→ **RECORD EXCERPTS**
- - - - - - -

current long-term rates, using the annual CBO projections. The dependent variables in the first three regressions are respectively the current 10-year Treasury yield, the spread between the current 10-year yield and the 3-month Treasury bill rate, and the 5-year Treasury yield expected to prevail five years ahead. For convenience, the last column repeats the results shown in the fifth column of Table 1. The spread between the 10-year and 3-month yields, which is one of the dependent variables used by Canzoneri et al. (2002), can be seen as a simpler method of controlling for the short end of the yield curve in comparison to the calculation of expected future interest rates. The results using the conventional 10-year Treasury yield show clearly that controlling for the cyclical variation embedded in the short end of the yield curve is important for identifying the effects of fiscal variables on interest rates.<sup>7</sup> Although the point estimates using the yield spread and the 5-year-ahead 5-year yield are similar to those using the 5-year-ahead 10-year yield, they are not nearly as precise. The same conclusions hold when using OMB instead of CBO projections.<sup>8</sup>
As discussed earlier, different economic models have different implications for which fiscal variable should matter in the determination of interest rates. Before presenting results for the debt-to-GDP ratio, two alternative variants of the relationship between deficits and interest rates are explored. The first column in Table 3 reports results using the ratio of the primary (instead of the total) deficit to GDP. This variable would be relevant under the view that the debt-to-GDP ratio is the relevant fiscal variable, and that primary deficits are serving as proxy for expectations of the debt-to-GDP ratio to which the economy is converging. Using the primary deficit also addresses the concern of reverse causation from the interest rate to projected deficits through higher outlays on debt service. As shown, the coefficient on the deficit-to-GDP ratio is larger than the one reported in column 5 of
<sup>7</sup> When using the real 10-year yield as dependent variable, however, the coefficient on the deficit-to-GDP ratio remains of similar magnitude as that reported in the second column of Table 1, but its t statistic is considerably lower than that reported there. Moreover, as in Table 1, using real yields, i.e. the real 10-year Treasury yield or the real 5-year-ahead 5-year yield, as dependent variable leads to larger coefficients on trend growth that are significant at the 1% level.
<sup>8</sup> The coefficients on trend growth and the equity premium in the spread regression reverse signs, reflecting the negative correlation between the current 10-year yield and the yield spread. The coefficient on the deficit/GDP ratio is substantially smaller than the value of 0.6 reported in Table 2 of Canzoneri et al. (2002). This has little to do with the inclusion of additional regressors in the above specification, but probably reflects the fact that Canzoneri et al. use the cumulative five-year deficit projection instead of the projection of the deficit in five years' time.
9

- - - - - - -

Your answer must be every record above, set down exactly as written.

current long-term rates, using the annual CBO projections. The dependent variables in the first three regressions are respectively the current 10-year Treasury yield, the spread between the current 10-year yield and the 3-month Treasury bill rate, and the 5-year Treasury yield expected to prevail five years ahead. For convenience, the last column repeats the results shown in the fifth column of Table 1. The spread between the 10-year and 3-month yields, which is one of the dependent variables used by Canzoneri et al. (2002), can be seen as a simpler method of controlling for the short end of the yield curve in comparison to the calculation of expected future interest rates. The results using the conventional 10-year Treasury yield show clearly that controlling for the cyclical variation embedded in the short end of the yield curve is important for identifying the effects of fiscal variables on interest rates.<sup>7</sup> Although the point estimates using the yield spread and the 5-year-ahead 5-year yield are similar to those using the 5-year-ahead 10-year yield, they are not nearly as precise. The same conclusions hold when using OMB instead of CBO projections.<sup>8</sup>
As discussed earlier, different economic models have different implications for which fiscal variable should matter in the determination of interest rates. Before presenting results for the debt-to-GDP ratio, two alternative variants of the relationship between deficits and interest rates are explored. The first column in Table 3 reports results using the ratio of the primary (instead of the total) deficit to GDP. This variable would be relevant under the view that the debt-to-GDP ratio is the relevant fiscal variable, and that primary deficits are serving as proxy for expectations of the debt-to-GDP ratio to which the economy is converging. Using the primary deficit also addresses the concern of reverse causation from the interest rate to projected deficits through higher outlays on debt service. As shown, the coefficient on the deficit-to-GDP ratio is larger than the one reported in column 5 of
<sup>7</sup> When using the real 10-year yield as dependent variable, however, the coefficient on the deficit-to-GDP ratio remains of similar magnitude as that reported in the second column of Table 1, but its t statistic is considerably lower than that reported there. Moreover, as in Table 1, using real yields, i.e. the real 10-year Treasury yield or the real 5-year-ahead 5-year yield, as dependent variable leads to larger coefficients on trend growth that are significant at the 1% level.
<sup>8</sup> The coefficients on trend growth and the equity premium in the spread regression reverse signs, reflecting the negative correlation between the current 10-year yield and the yield spread. The coefficient on the deficit/GDP ratio is substantially smaller than the value of 0.6 reported in Table 2 of Canzoneri et al. (2002). This has little to do with the inclusion of additional regressors in the above specification, but probably reflects the fact that Canzoneri et al. use the cumulative five-year deficit projection instead of the projection of the deficit in five years' time.
9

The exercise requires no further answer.